====== Records for processing ======

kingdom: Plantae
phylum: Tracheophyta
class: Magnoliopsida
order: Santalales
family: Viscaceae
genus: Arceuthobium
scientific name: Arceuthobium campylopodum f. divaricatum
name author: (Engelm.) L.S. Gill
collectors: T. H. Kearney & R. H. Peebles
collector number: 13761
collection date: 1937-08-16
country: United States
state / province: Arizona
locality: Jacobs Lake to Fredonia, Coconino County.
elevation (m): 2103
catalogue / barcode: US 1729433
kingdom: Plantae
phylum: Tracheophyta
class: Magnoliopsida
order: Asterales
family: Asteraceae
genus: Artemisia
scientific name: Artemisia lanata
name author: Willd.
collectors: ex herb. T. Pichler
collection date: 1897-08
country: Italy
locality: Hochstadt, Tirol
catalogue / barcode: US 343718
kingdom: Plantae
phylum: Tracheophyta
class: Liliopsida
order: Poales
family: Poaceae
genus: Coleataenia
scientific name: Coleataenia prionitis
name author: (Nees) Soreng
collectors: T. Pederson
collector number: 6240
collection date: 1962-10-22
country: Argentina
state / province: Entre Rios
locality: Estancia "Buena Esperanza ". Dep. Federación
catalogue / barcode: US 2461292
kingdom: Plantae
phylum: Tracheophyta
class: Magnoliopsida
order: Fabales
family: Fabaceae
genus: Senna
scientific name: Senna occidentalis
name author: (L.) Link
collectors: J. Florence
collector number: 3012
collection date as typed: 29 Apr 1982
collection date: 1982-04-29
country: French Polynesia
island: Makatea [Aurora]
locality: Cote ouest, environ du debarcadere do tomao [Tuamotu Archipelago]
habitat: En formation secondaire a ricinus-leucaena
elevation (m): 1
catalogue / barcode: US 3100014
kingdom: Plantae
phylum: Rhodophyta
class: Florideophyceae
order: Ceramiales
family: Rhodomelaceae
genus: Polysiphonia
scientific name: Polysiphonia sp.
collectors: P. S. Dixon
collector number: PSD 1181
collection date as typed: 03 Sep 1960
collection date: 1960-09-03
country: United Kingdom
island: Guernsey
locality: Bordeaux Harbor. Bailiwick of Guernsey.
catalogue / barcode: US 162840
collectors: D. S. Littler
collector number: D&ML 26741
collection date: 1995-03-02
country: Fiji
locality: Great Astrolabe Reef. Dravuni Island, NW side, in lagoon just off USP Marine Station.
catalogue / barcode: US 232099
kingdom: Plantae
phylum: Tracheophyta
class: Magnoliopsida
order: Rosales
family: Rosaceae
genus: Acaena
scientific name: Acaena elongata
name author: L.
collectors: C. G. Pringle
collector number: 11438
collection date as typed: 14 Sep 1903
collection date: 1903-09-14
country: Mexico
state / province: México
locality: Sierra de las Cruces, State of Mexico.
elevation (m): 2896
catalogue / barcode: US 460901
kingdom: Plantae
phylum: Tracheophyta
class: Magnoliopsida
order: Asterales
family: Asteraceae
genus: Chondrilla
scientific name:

======

Exercise details:
Please give again the part of the material that opens with the line containing "collector number: D&ML 26741" and closes with the line containing "name author: L.", switching "locality" to "site" and keeping everything else unchanged.

Reply to the exercise:
collector number: D&ML 26741
collection date: 1995-03-02
country: Fiji
site: Great Astrolabe Reef. Dravuni Island, NW side, in lagoon just off USP Marine Station.
catalogue / barcode: US 232099
kingdom: Plantae
phylum: Tracheophyta
class: Magnoliopsida
order: Rosales
family: Rosaceae
genus: Acaena
scientific name: Acaena elongata
name author: L.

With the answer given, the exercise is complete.